A few comments around we see a quote by Rick Roderick, and one by the Beatles. I don't see why this is fundamentally different and deserves critique.



Quoting a religious/ideologist book is inherently different to quoting an individual author or a non-religious/spiritual text, because the act of quoting itself is part of a tradition of (in this case evangelical) propagation of the religion/ideology.

We can pretend to see contemporary bible-quoting as a secular thing, but in these cases history matters.

For instance, in the above quote in the part "It is through this craving that some have wandered away from the faith and pierced themselves with many pangs." it is obvious that the quoted passage goes beyond a non-religious moral text and veers into religious moral judgement.

Furthermore, quoting a passage does not isolate you from the whole of the work, as you would probably take offense to me quoting WWII dictators even if the quote makes sense for the topic in isolation.
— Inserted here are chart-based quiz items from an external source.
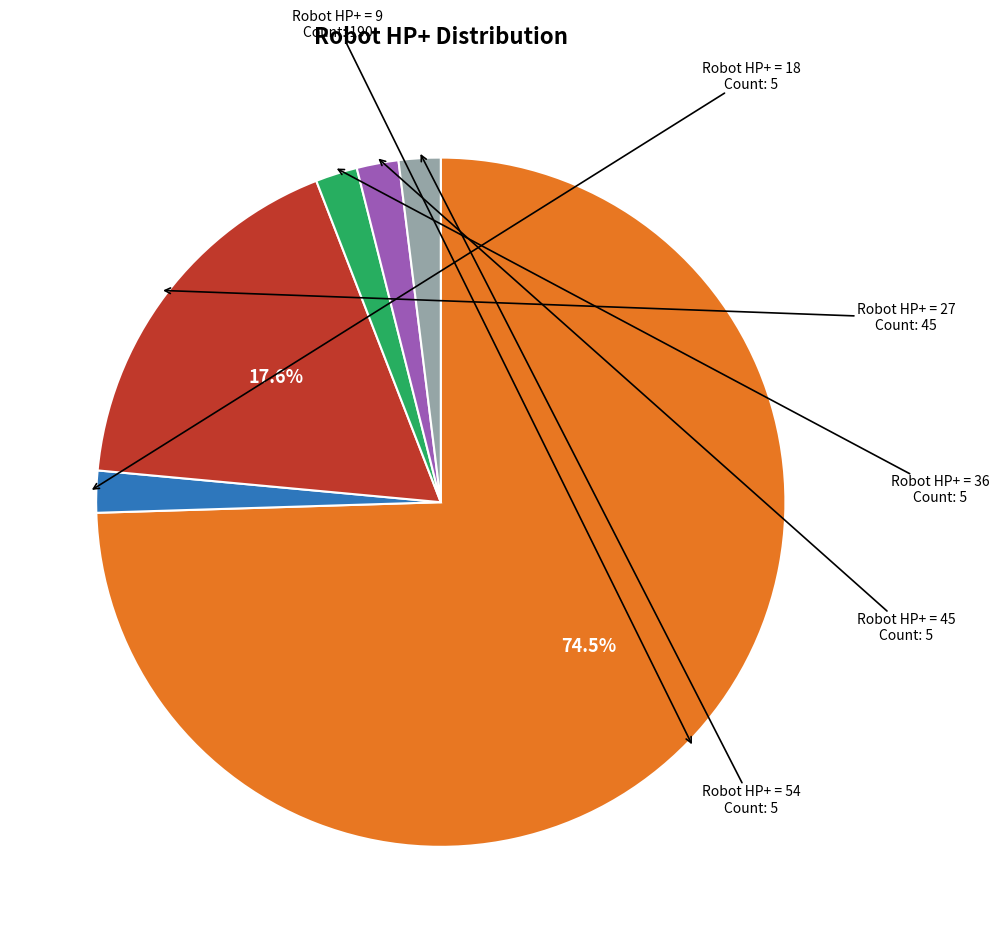

Is there any slice that represents more than half of the pie?

Yes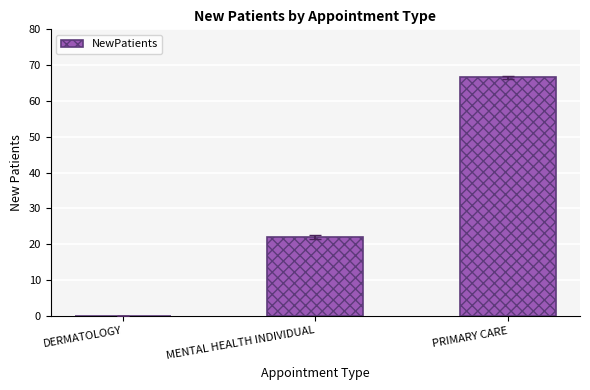

True or false: the data shows -40.0 at DERMATOLOGY.

False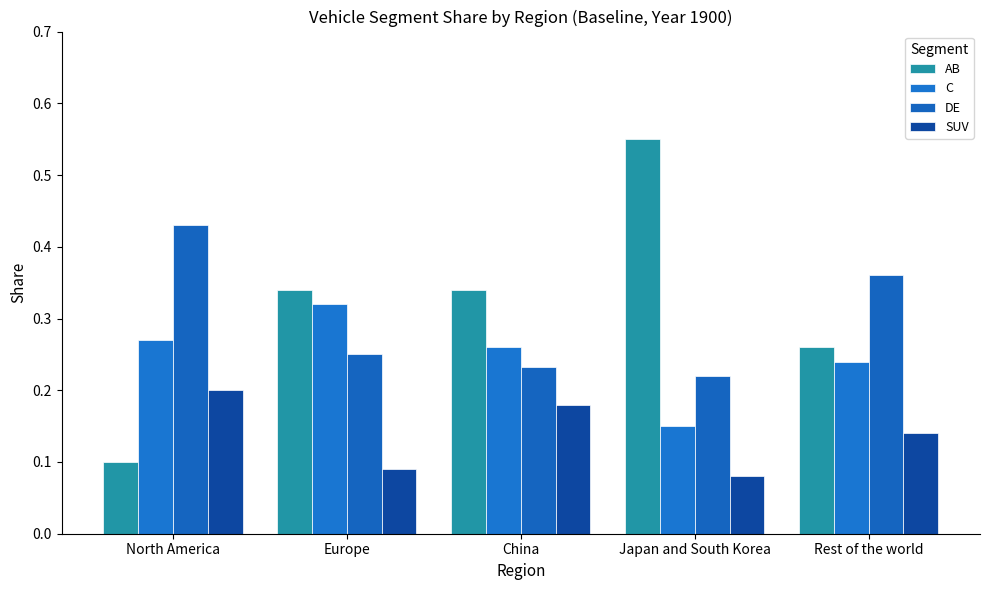

Is it true that DE equals 0.4 at Europe?

False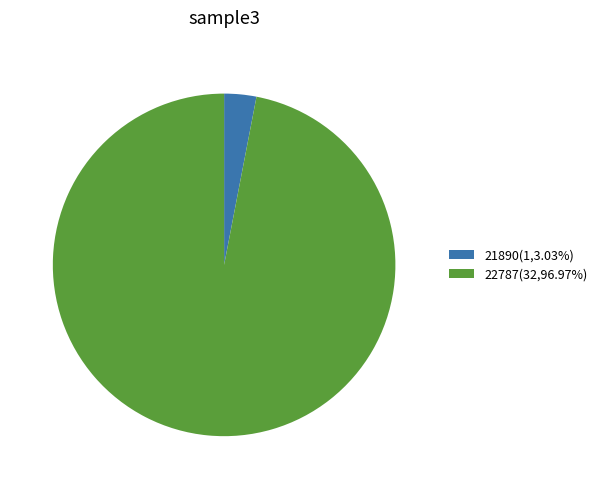

Does 21890 represent more than half of the total?

No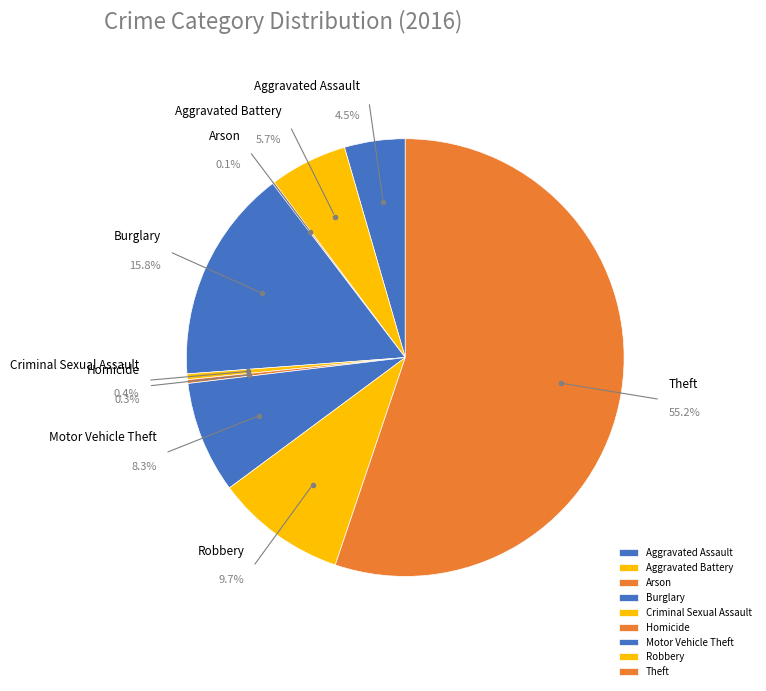

To the nearest percent, what is the difference between the largest and smallest slice percentages?

55%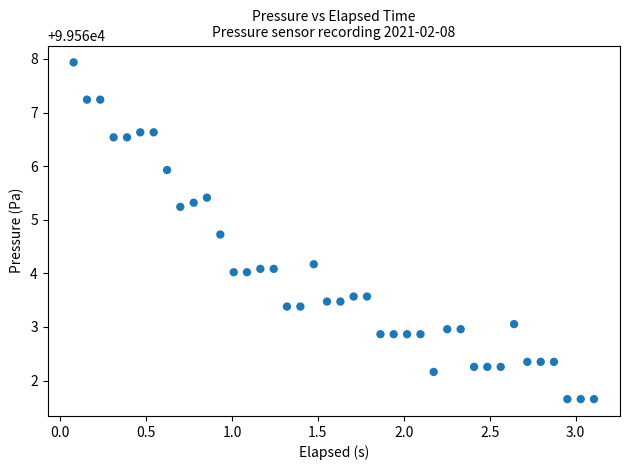

What is the range of Y values (max minus min)?

6.3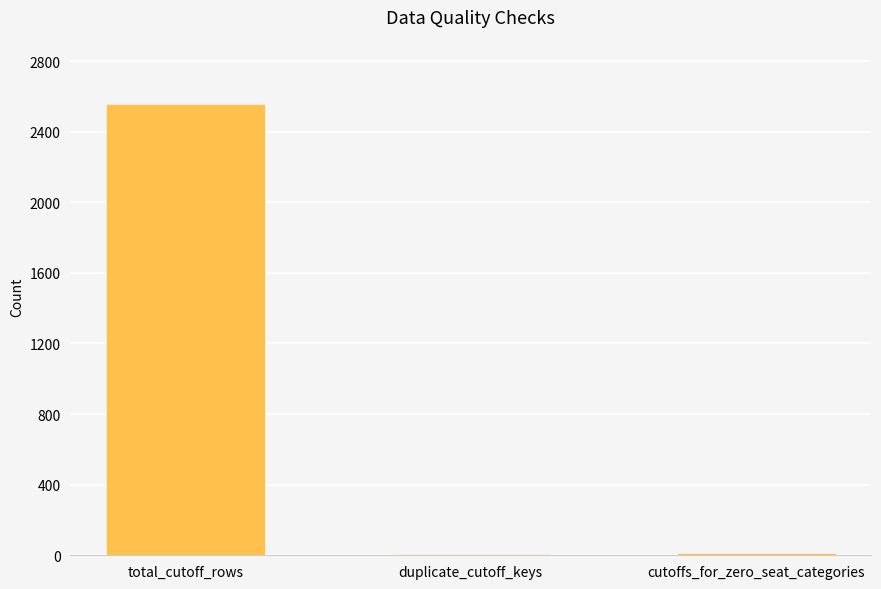

Count the number of categories in the chart.

3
What I'm saying is all quite obvious and on the nose behavior by religious (or ideologist) people, who absolutely view quoting as a religious/ideologist act as described above.


I'm confused at what you are trying to say. As far as I can tell, it appears you are saying something like "don't quote religious texts in a way that makes them look like they have any claim on moral authority". And it appears to me that you are saying "moral authority", in this case, is a-religious and should not be related to any particular religion.

Am I getting this right?


Well, fundamentally moral authority is a misguided idea, morals don't flow from an authority, morals are constructed and transformed over time by society. Taking your morals from an authority directly is itself immoral, as they don't have a foundation of human rights or empathy but rather are based on arbitrary ancient writing of arbitrary ancient writers.

I'm saying quoting religious texts without religious context (like you say, morals are not inherently religious) is not a secular act and can not be separated from the religion because of the history around quoting religious texts. Quoting religion in a moral discussion introduces religion into a discussion where religion is not necessary, and could even be harmful.

That's not to say you should never do it, but doing it is not the same as quoting any other text or other author. Again I'm not sure why this is controversial, regardless of the other comments quoting Hitler or Mao's red book in a moral discussion would very much be very weird if there is no reason to introduce any of his writing.

Somehow religion gets a pass, it shouldn't.


> Taking your morals from an authority directly is itself immoral, as they don't have a foundation of human rights or empathy but rather are based on arbitrary ancient writing of arbitrary ancient writers.

Where do you think should morals come from? A more precise question would be "where does human morality arise from?" Or even more fundamental, "why is it wrong to do one thing and not another?".

Given what you've said about religion and moral authority, I am genuinely curious to know your answers to these questions.


As already mentioned, empathy.

You are referencing the age old argument of moral origins, you can simply google to find out many sides of the argument (example: https://www.quora.com/If-not-for-religion-where-do-morals-an...).

However, its quite simple to resolve. The gist of it is: if you need a deity holding judgement over you to distinguish right from wrong, you are probably a psychopath.


> as you would probably take offense to me quoting WWII dictators even if the quote makes sense for the topic in isolation.

Of course I wouldn't take offense to that. I will accept wisdom wherever it is to be found, even if it's from Hitler himself. I care about the merit of ideas, not the merits of their sources.